Immediately after the debut of this controversial menswear collection, I began interning at J.W. Anderson for the lead up to the womenswear AW13 show in February 2013. This is without a doubt one of the best opportunities I have had so far on my fashion journey. I was shocked at how small the studio was and how little staff worked at the company, considering he was the ‘IT’ emerging designer of the moment. There were only two rooms, one where Jonathan worked on his designs with a few other members of staff whittling away on their computers and another teeny weeny room where the heads of pattern cutting and production worked amongst a revolving door of over ten interns at a time. It is safe to say that there were always more interns than staff. The influx of interns was colossal, we worked hard, my friends and family called it slave labour as I worked on my two days off uni and Saturday and Sunday from 9am until 12am, with only thirty minutes break for lunch and all over again a week later. Did I mention this internship like most in fashion was unpaid? We were frequently told “the collections wouldn’t exist without interns” and many of my friends actually had pieces named after them as it was their designs which made the final collection AW13 collection.
During the six week internship, I mainly worked in the pattern cutting studio even though I have virtually no skills in pattern cutting. I was more of an assistant to everything and everyone one, I am highly skilled when it comes to organisation. Although at times I was forced to come up with design ideas when word was passed from the design studio, “Jonathan needs collars for the show, everyone make sample collars now!” and I spent the majority of the time running (literally) from factory to factory trying to get the garments pieced together in time for the show.

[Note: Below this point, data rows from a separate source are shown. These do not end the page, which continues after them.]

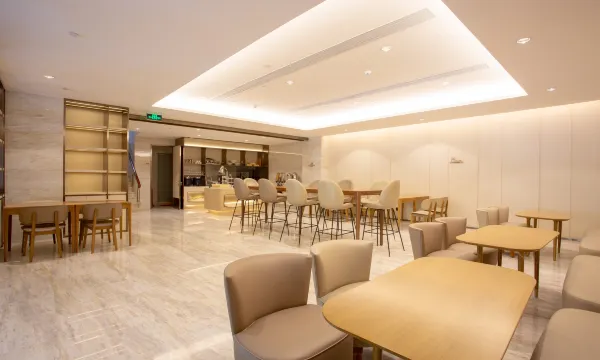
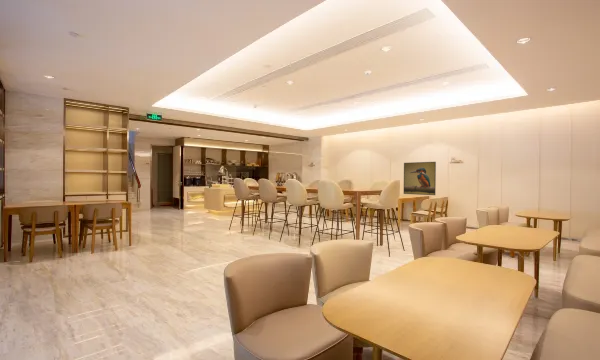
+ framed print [403,161,437,196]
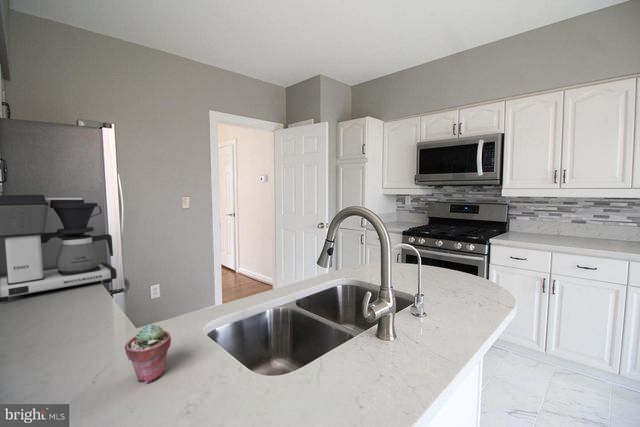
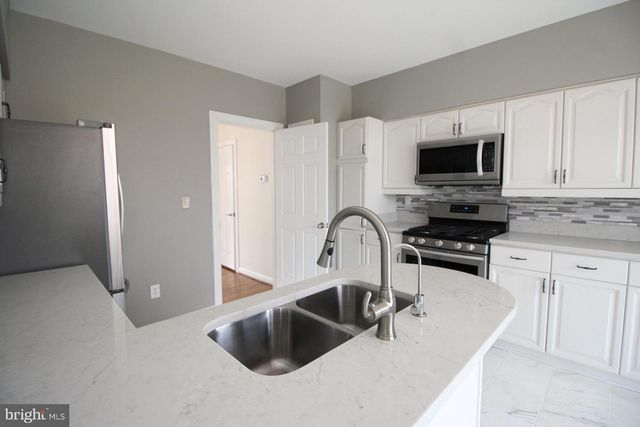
- potted succulent [124,323,172,384]
- coffee maker [0,194,118,303]
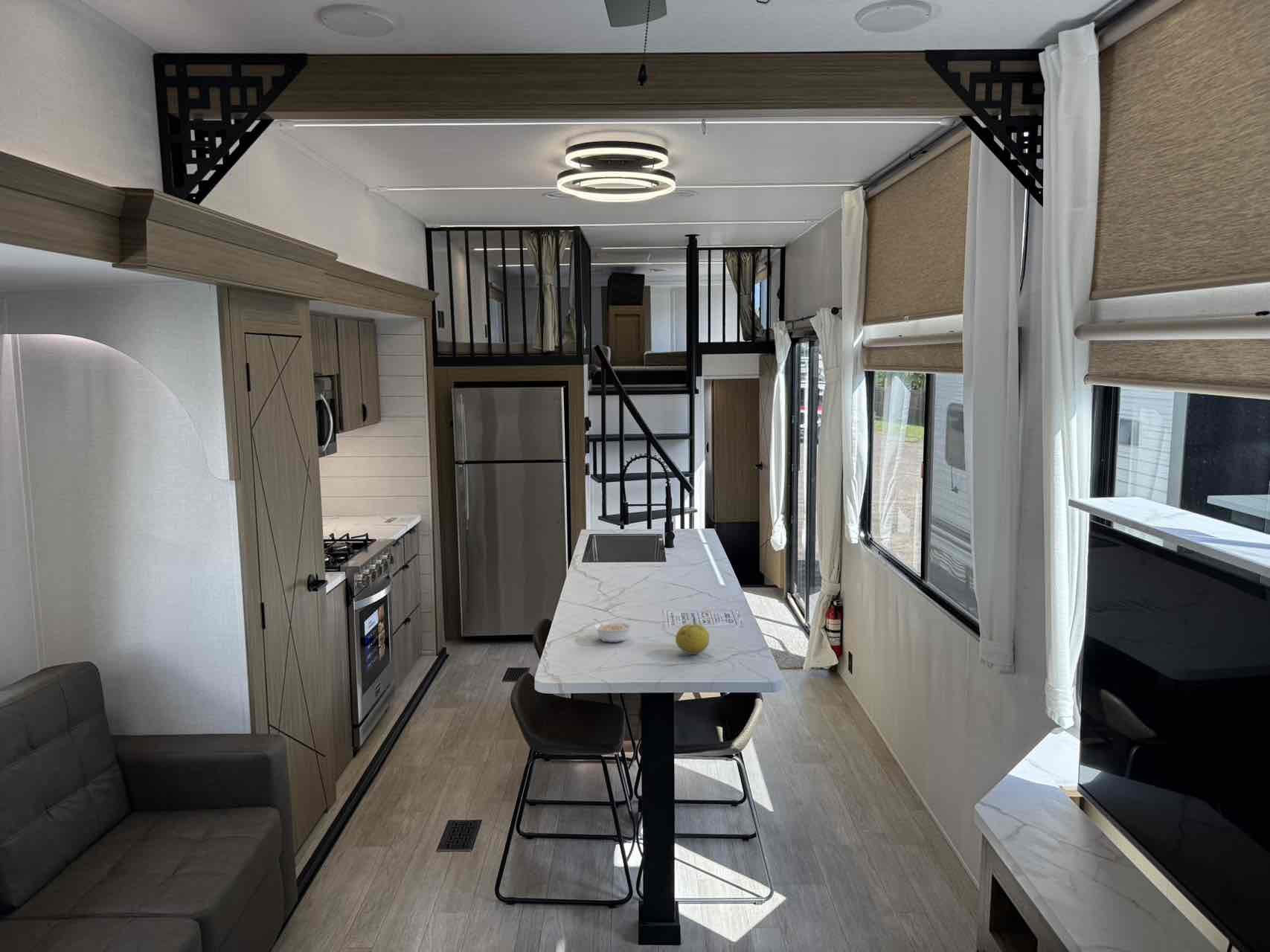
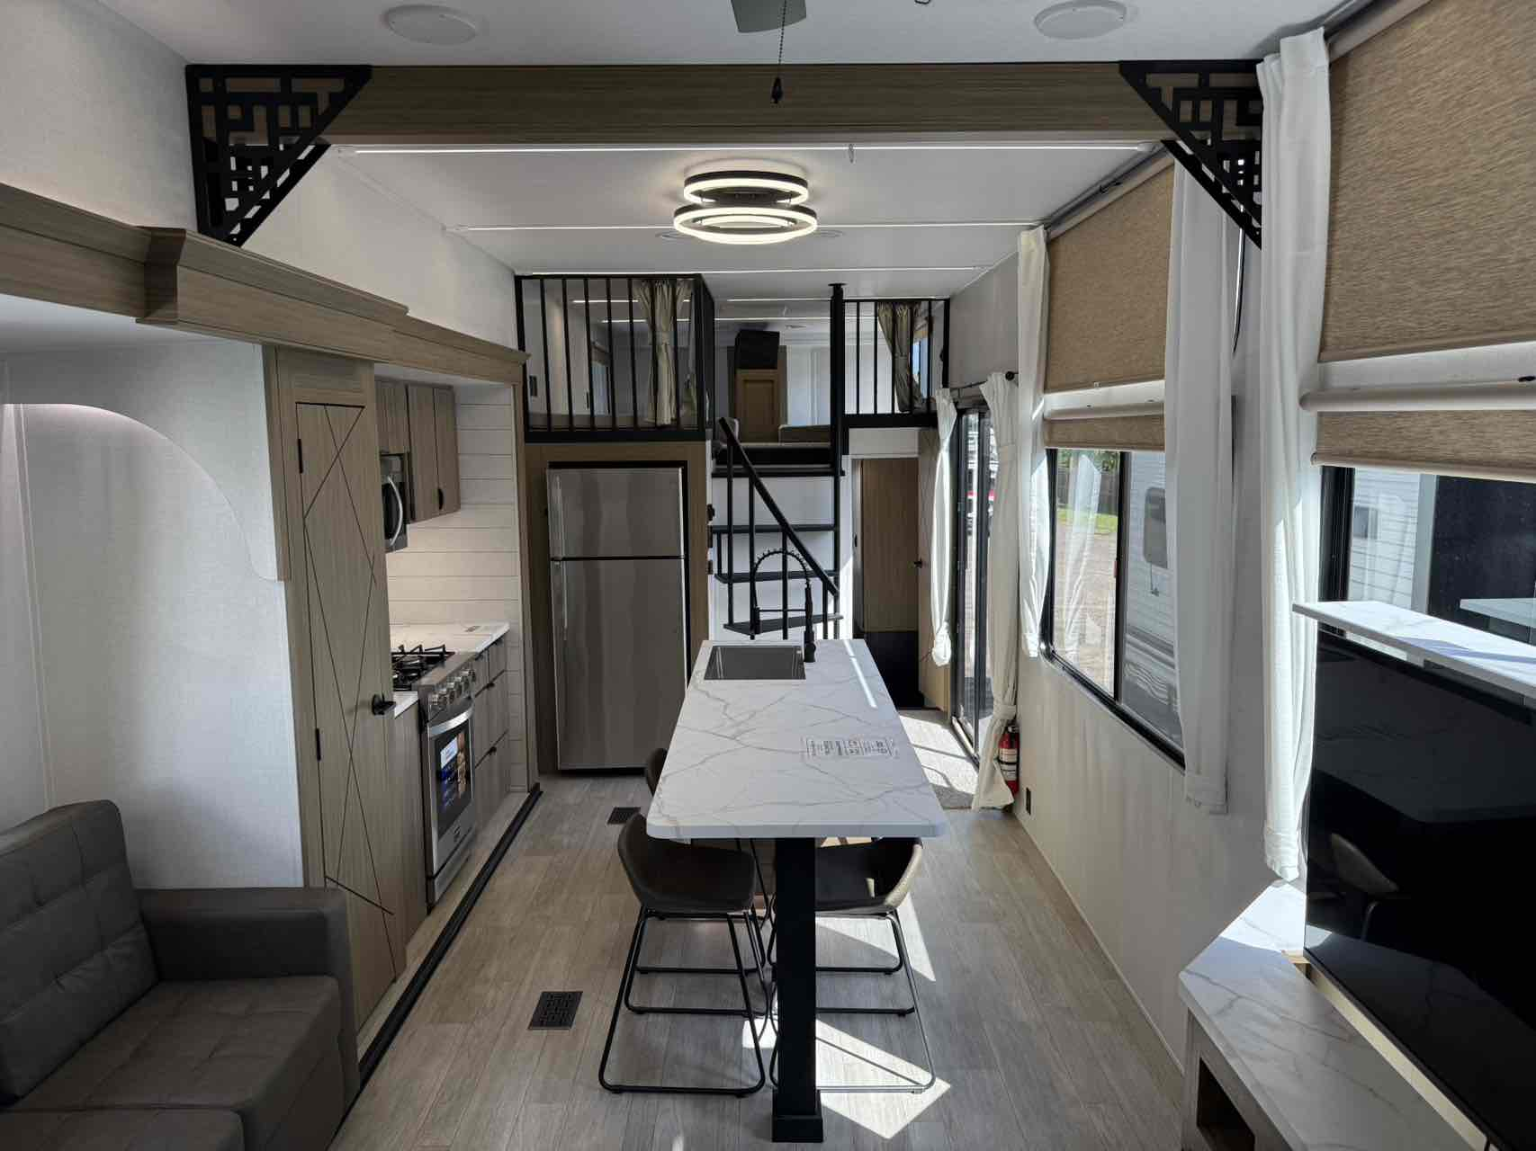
- legume [591,618,634,643]
- fruit [675,623,711,655]
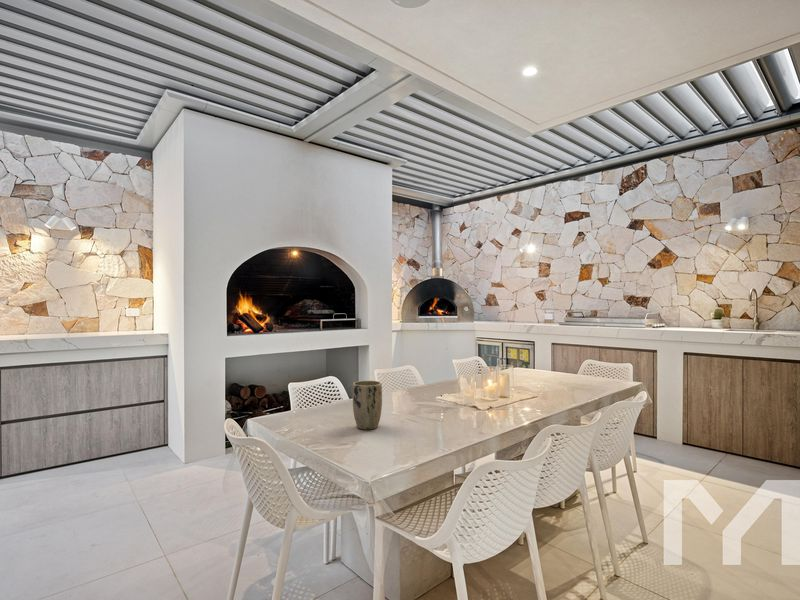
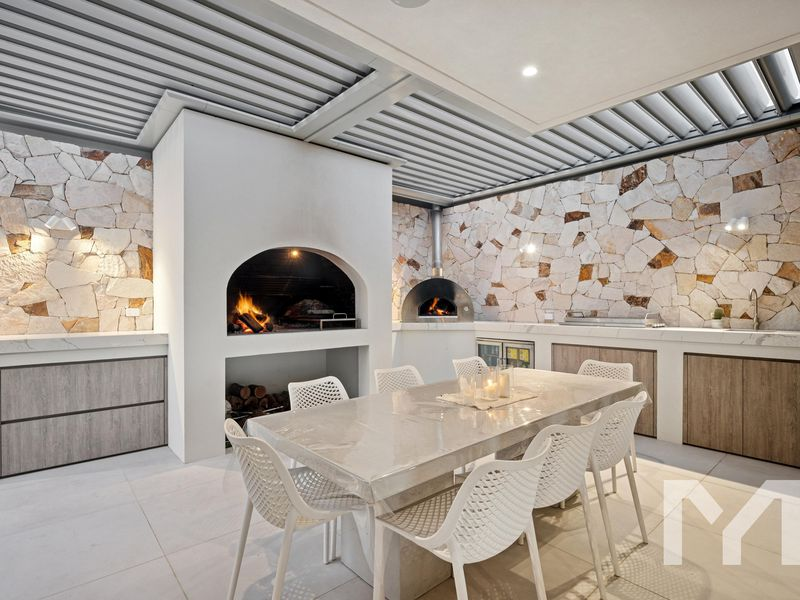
- plant pot [352,380,383,431]
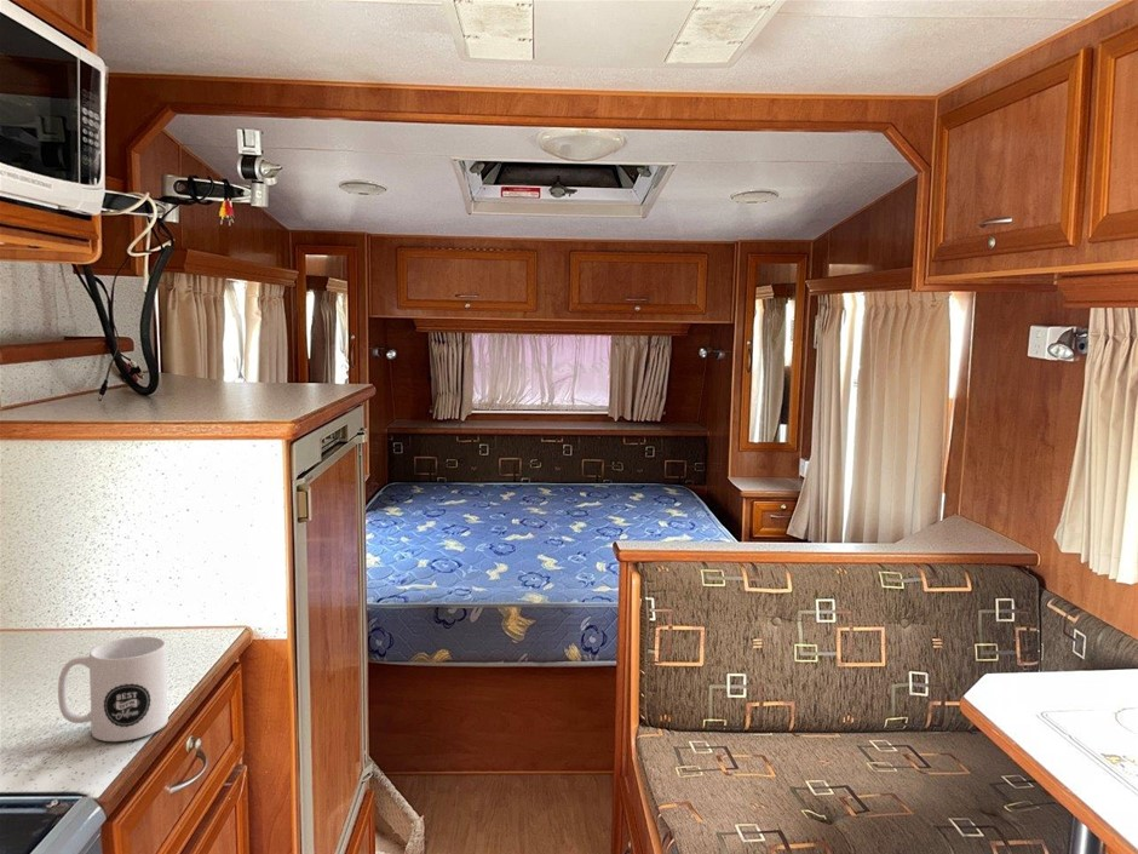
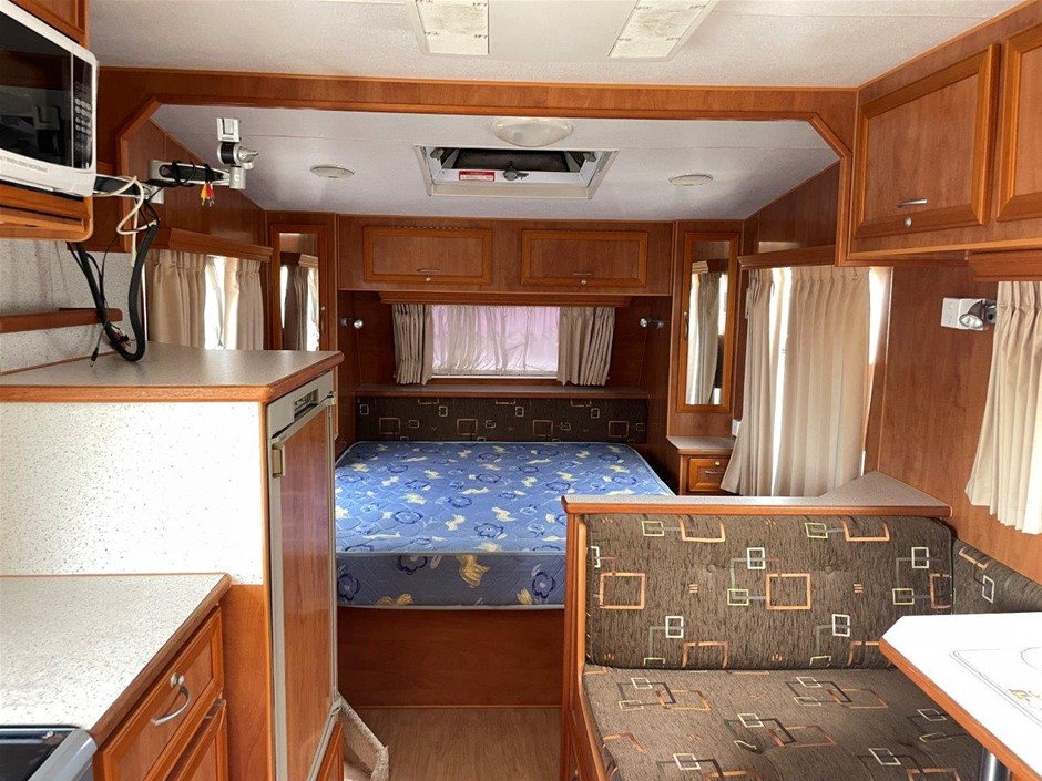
- mug [57,635,169,743]
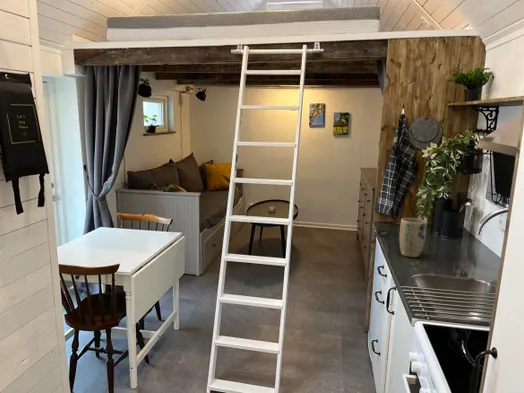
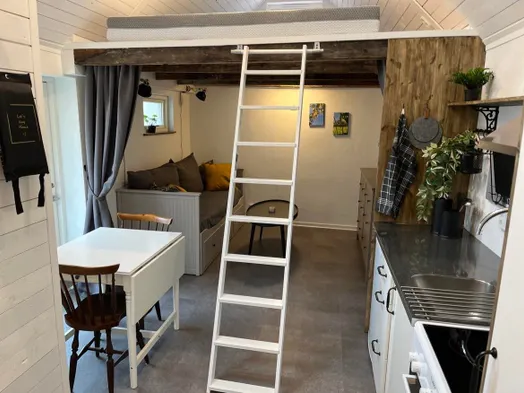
- plant pot [398,217,428,258]
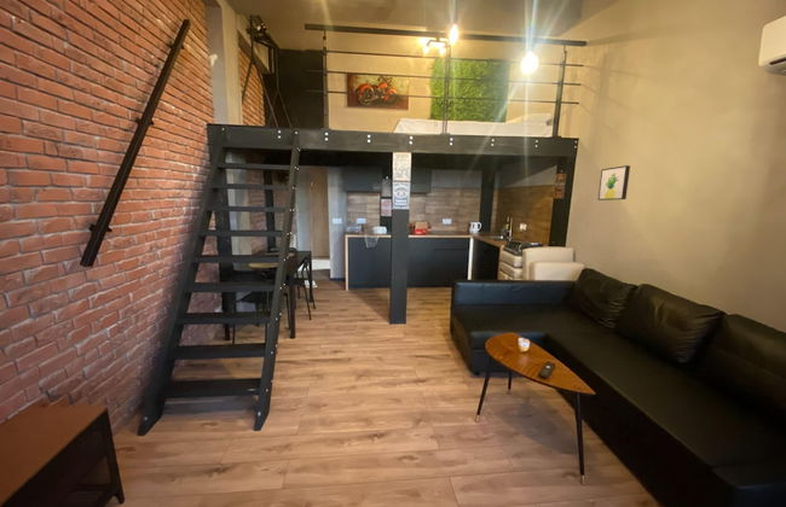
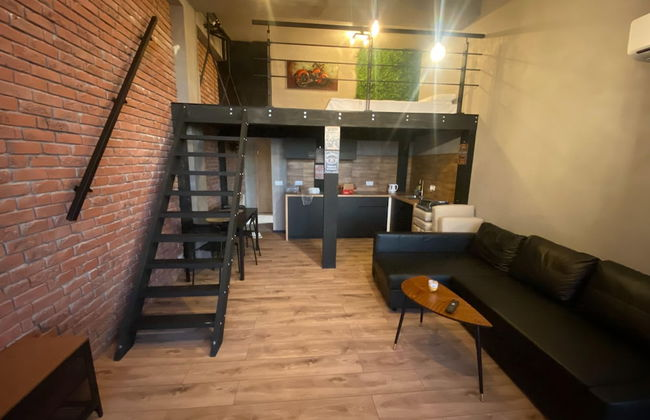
- wall art [597,164,631,202]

My favourite part of the internship was obviously getting to work at the show! This was my first time at a fashion show and I worked backstage, setting up the looks to ensure sure they were perfectly pristine. We were then assigned a model each and had to keep tabs on them as they had their hair and make up done making sure we didn’t lose them (backstage at a fashion show is hectic to say the least). We had about 30 seconds to dress them with Jonathan shouting, “We need models now!!! Hurry!! Faster! Faster! Now! Now! Now!” As the show began some of the models were still in hair and make up so it was a mad crazy rush which added to the thrill of it. Within five minutes the show was over and everyone was cheering, hugging and crying congratulating Johnathon and the super stylist Benjamin Bruno, who Jonathan worked closely with, on all their hard work paying off.